• **TEXT PASSAGE**:
● ● ● ● ● ● ●

In Section 3.3, we have discussed the evidence for a quantum phase transition along the trajectory I (AF_{S} directly to P_{L}) in pure YbRh_{2}Si_{2} as a function of the magnetic field, in CeCu_{6−x}Au_{x} as a function of the substitution level x or pressure, and in CeRhIn_{5} as a function of pressure at magnetic fields just above H_{c2}. These three cases are illustrated in Fig. 5b.

Systematic investigations have also been performed on substituted and pressurized YbRh_{2}Si_{2}56–59. The resulting substitution level–magnetic field phase diagram is consistent with the profile of the global phase diagram in Fig. 5b. In particular, compounds with Ni- and slight Ir-substitution for Rh also undergo a type I transition (AF_{S} to P_{L}). For the case of Co-substitution for Rh as well as for the pure YbRh_{2}Si_{2} under sufficient pressure, the transition appears to be divided into two stages, as along the type II trajectory with the Kondo destruction occurring inside the AF order. By contrast, for substitutions with Ge, or Ir concentrations beyond 2.5%, the transition seems to be of type III, a trajectory with the Kondo destruction outside the ordered phase. Direct measurements of the Kondo destruction in substituted and pressurized YbRh_{2}Si_{2} remain, however, to be be carried out.

To explore the global phase diagram, it is essential to broaden both the materials basis and the microscopic parameter variety. In particular, it is instructive to consider materials that lie in different ranges of the parameter G, the degree of quantum fluctuations in the local-moment magnetism. A recent investigation of the cubic compound Ce_{3}Pd_{20}Si_{6}37 probed the lower part of the global phase diagram, where G is small (dimensionality high) because of the absence of crystal anisotropy. A magnetic field-tuned QCP was observed to be accompanied by Kondo destruction. However, the phase above the critial field (cf. Fig. 3) still possess some kind of order. While both the type of order and the nature of the transition to the paramagnetic phase need to be explored in future experiments, these results provide strong evidence for a type II trajectory.

In another cubic material, CeIn_{3}, dHvA experiments revealed a strong enhancement of the effective mass at a critical field within the ordered portion of the temperature–magnetic field phase diagram 60. Thus, one may speculate that a type II trajectory is followed also by this material. In order to further test the global phase diagram, the role of dimensionality might also be studied more systematically, e.g., by the variation of the thickness of thin films of heavy fermion compounds. That such tuning might, in fact, be technically feasible was demonstrated by recent investigations on molecular beam epitaxy grown superlattices 61, 62.

● ● ● ● ● ● ●

• **INFORMATION PROVIDED**:
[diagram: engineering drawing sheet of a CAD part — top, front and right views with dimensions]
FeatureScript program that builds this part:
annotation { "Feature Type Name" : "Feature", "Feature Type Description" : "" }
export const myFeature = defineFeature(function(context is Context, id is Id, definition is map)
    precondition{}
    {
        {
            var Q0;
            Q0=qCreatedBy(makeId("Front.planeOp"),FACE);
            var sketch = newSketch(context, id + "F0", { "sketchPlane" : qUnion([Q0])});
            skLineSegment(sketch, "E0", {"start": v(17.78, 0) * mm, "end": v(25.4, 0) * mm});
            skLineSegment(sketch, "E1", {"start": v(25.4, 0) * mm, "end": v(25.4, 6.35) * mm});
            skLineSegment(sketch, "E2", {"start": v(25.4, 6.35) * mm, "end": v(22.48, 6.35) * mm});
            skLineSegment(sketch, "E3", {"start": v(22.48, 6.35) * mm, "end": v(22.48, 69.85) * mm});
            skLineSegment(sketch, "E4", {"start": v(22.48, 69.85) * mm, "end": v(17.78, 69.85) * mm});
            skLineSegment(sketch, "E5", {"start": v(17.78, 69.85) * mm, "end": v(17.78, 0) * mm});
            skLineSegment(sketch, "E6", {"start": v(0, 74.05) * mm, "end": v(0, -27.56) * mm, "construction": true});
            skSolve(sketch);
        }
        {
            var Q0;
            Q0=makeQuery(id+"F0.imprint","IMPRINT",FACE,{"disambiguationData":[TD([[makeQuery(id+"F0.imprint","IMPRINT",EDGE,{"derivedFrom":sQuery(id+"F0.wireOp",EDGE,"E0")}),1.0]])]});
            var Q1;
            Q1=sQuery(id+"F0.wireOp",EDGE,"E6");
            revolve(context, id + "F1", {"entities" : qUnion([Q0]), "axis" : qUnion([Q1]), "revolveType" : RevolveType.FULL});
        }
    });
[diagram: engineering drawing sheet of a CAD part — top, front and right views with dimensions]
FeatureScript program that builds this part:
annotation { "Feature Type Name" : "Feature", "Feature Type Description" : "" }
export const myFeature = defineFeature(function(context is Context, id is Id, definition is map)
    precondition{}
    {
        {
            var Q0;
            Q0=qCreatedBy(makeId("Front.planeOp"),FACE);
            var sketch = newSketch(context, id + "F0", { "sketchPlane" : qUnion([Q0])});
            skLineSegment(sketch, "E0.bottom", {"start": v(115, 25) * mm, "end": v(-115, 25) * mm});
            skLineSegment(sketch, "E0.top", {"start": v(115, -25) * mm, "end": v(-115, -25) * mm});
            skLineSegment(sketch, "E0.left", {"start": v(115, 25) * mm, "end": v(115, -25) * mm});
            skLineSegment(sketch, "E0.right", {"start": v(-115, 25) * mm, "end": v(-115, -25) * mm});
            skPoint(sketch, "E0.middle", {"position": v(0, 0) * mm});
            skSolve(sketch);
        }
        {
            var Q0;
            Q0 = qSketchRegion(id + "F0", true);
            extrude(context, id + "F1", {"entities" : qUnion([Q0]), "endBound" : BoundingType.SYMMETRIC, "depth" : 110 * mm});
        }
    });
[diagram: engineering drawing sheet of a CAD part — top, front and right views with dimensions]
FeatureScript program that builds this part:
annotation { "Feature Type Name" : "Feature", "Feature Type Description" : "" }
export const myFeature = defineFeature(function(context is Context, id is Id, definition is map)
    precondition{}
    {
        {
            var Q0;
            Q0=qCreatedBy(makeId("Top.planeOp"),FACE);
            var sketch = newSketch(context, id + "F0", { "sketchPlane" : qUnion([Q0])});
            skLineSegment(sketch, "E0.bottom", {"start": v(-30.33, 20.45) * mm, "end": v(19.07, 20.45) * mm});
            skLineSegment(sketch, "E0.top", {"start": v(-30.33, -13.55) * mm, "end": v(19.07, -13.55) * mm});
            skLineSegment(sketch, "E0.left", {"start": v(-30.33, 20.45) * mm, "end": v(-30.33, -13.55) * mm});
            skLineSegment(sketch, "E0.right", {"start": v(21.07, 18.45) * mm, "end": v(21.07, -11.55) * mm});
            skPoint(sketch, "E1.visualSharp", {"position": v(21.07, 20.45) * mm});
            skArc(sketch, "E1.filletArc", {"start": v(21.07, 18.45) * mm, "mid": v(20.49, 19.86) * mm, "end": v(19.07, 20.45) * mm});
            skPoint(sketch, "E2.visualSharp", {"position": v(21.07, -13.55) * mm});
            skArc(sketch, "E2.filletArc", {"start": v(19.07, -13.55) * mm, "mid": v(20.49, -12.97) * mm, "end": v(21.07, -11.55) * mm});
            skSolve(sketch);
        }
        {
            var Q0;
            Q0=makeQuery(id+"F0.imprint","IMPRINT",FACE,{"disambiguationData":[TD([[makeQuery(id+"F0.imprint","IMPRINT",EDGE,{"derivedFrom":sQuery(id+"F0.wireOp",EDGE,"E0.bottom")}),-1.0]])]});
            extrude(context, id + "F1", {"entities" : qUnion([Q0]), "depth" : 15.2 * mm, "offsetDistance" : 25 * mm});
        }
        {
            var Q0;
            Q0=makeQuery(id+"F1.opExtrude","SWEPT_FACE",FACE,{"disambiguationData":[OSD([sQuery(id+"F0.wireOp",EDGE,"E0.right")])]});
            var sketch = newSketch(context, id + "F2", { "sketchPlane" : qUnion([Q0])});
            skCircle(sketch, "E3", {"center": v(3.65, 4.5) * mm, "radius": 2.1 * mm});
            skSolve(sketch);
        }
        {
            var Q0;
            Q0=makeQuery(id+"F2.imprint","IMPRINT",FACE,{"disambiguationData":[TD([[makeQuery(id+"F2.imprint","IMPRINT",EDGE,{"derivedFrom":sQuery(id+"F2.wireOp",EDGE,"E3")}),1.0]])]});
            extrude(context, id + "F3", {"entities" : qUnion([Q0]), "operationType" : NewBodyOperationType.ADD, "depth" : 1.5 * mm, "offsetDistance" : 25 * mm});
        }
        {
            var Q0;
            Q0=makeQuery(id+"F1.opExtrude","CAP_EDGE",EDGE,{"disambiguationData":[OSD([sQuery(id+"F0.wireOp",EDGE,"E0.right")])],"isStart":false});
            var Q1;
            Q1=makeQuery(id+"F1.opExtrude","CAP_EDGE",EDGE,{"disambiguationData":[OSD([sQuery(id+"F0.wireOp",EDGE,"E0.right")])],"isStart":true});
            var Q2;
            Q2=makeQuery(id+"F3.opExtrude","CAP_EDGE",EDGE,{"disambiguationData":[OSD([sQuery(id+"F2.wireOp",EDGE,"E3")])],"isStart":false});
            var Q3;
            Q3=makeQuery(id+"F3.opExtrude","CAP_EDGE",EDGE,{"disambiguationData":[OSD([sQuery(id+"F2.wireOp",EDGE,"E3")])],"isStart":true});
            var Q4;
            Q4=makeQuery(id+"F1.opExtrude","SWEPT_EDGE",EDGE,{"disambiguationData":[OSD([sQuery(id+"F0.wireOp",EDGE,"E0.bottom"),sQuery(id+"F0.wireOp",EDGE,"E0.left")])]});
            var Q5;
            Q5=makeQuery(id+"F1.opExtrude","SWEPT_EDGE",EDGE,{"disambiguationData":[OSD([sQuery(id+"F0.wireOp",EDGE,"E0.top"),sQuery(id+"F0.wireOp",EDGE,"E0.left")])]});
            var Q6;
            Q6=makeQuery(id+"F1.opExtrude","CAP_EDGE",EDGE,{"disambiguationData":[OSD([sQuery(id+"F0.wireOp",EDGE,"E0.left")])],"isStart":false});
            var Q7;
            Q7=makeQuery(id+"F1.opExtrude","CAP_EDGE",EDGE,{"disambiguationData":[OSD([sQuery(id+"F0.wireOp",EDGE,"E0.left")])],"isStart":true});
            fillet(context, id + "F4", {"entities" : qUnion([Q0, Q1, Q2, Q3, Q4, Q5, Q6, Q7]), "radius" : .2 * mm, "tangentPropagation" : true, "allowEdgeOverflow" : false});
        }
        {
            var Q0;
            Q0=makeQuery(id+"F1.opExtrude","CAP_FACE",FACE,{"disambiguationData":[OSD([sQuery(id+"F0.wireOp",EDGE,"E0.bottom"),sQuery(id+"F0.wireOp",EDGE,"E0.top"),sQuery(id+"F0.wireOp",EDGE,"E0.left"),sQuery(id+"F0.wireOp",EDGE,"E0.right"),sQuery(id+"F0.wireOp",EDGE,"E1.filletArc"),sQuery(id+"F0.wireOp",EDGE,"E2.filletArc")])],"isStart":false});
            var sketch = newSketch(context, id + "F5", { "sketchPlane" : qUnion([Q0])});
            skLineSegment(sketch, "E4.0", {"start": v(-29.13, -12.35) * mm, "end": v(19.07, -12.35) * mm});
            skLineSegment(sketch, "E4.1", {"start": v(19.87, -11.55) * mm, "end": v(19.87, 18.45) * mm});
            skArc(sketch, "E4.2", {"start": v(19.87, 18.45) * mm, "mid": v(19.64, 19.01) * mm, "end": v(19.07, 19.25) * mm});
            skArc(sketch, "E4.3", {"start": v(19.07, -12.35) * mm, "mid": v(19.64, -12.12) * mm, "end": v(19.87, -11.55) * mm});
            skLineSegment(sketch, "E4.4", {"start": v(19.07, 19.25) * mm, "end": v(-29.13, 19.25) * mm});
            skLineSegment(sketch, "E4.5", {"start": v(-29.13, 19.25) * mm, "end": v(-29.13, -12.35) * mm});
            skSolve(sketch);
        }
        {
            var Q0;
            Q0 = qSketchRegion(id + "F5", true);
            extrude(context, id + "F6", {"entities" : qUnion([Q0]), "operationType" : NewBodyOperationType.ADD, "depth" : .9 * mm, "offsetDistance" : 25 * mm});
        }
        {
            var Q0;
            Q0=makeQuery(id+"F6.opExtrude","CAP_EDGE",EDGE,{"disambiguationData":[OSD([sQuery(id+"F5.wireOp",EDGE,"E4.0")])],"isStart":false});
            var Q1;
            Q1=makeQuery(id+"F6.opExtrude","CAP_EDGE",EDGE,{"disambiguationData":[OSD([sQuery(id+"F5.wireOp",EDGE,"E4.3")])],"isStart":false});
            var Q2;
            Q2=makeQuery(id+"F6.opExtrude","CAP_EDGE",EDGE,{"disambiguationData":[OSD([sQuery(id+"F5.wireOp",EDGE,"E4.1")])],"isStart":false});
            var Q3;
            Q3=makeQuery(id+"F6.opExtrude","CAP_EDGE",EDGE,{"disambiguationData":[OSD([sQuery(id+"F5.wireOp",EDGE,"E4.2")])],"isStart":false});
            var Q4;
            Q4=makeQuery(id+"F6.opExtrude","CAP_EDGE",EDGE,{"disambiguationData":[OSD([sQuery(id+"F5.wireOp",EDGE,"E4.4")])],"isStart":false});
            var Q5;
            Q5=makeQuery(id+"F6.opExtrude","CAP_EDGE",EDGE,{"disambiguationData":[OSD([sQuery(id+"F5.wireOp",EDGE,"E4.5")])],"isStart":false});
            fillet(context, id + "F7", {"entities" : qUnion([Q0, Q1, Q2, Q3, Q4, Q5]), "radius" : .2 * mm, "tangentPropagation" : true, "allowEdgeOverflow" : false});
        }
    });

● ● ● ● ● ● ●

• **BRIEF**: Write the next part of the text on quantum phase transitions in heavy fermion materials, continuing after its last sentence. The records have no connection to the text on quantum phase transitions in heavy fermion materials.

• **OUTPUT BELOW**:
Geometrical frustration is expected to be a means to enhance G and reach the upper portion of the global phase diagram. Earlier studies considered the hexagonal YbAgGe 63. More recently, Yb_{2}Pt_{2}Pb was investigated 64, in which the Yb moments are located on a quasi-two-dimensional Shastry-Sutherland lattice. In both cases, there exists an intermediate magnetic field regime between an AF order and a paramagnetic Fermi liquid regime, as illustrated in Fig. 5b. Other materials in this category might be the fcc YbPtBi 65 and CePdAl with a distorted Kagome lattice 66.

Clearly, this is a subject that will see major developments in the near future, both theoretically and experimentally. These studies may ultimately lead us towards a classification of universality classes in quantum critical heavy fermion systems.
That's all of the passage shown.